By Ann Randall
Standing on the street, I was already saturated from head to toe with white foam, flour, and the red greasepaint smeared on my face by a passer-by when an angelic little girl took aim with her oversized can of foam and sprayed me with yet more “espuma.” Such is the playful scene happening everywhere on the streets of Pasto, Colombia, from January 2-7 during its boisterous festival known as El Carnaval de Negros y Blancos (The Carnival of Blacks and Whites), a designated UNESCO Masterpiece of the Oral and Intangible Heritage of Humanity.
The five-day festival includes the January 5 Dia de Negro, a day when celebrating locals and tourists paint themselves with black greasepaint to honor the Carnaval’s 1607 origins that began with the threat of a hacienda slave revolt. In order to avoid the rebellion, the Spanish Crown gave slaves an annual day off for the Catholic celebration of the Epiphany, which they celebrated by painting everyone with black shoe polish and soot to endow all hacienda residents with a common identity.
Since 1928 additional days have been added to that event, blending together both indigenous traditions and Epiphany activities. January 2 and 3 are celebrated as Carnavelito and the Parade of La Familia Casteneda, respectively — two days of joyful, colorful parades of folkloric groups, musicians, stilt walkers, and dancers from nearby Andean villages.
Those events lead up to January 6 — Dia de Blanco. It’s the most spectacular day of Carnaval — a five-hour parade of super-sized puppets and floats, called enormes carrosas, newly designed and built each year.
The festivities end quietly on January 7, the Dia de Cuy (Day of the Guinea Pig).

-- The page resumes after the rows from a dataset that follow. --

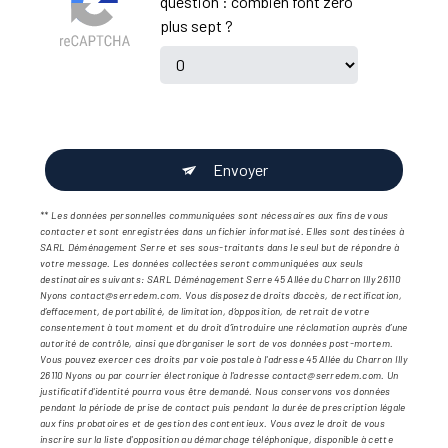
question : combien font zéro
plus sept ?
Envoyer
** Les données personnelles communiquées sont nécessaires aux fins de vous
contacter et sont enregistrées dans un fichier informatisé. Elles sont destinées à
SARL Déménagement Serre et ses sous-traitants dans le seul but de répondre à
votre message. Les données collectées seront communiquées aux seuls
destinataires suivants: SARL Déménagement Serre 45 Allée du Charron Illy 26110
Nyons contact@serredem.com. Vous disposez de droits d’accès, de rectification,
d’effacement, de portabilité, de limitation, d’opposition, de retrait de votre
consentement à tout moment et du droit d’introduire une réclamation auprès d’une
autorité de contrôle, ainsi que d’organiser le sort de vos données post-mortem.
Vous pouvez exercer ces droits par voie postale à l'adresse 45 Allée du Charron Illy
26110 Nyons ou par courrier électronique à l'adresse contact@serredem.com. Un
justificatif d'identité pourra vous être demandé. Nous conservons vos données
pendant la période de prise de contact puis pendant la durée de prescription légale
aux fins probatoires et de gestion des contentieux. Vous avez le droit de vous
inscrire sur la liste d'opposition au démarchage téléphonique, disponible à cette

The foam/flour/greasepaint vendors disappear. Exhausted tourists crowd the airport and bus stations and the residents of Pasto end Carnaval celebrating their tasty “microlivestock” — the guinea pig.
Making the most of your Carnaval trip:
1. Make accommodation reservations early. About 320,000 visitors attended the 2013 Carnaval, nearly doubling the city’s population.
2. Pasto has very limited hostel accommodations for the budget backpacker. One of the city’s least expensive hotels is Chambú Hotel Plaza, Carrera 20#, No. 16-74, Tel.: 7213129-7213645. During Carnaval: $15 a person for rooms varying in size from one to five beds. Basic hotel with restaurant and wi-fi.
Also near Plaza del Carnaval: Hotel Fernando Plaza, Calle 20, No. 218-16, Tel.: 7291432. During Carnaval: $79 a night, including breakfast, for a room with two double beds and a private bath. Wi-fi. Nice hotel with restaurant and espresso café.
3. Bring old clothes to wear on the streets. There is no avoiding the foam, flour, and greasepaint games of Carnaval, which last four of the five days.
4. Vendors on every street corner sell cans of foam, sticks of greasepaint, and bags of flour so you can join in the fun. They also sell sunglasses, brimmed hats, and ponchos that provide some protection from exuberant celebrants.
5. If you can’t be in Pasto for Carnaval, you can get a sense of the festivities by visiting the Carnaval Museum, a permanent exhibition of floats, costumes, and giant puppets along with photographs of Carnaval in its early days. It’s located at the Cultural Center Pandiaco in northern Pasto.
Getting to Pasto:
Pasto’s airport is 45 minutes from the city and many hotels will arrange for taxi service. Avianca and Satena Airlines have regular flights from Bogata and Cali. Pasto is on the Pan American highway and served by regular bus service.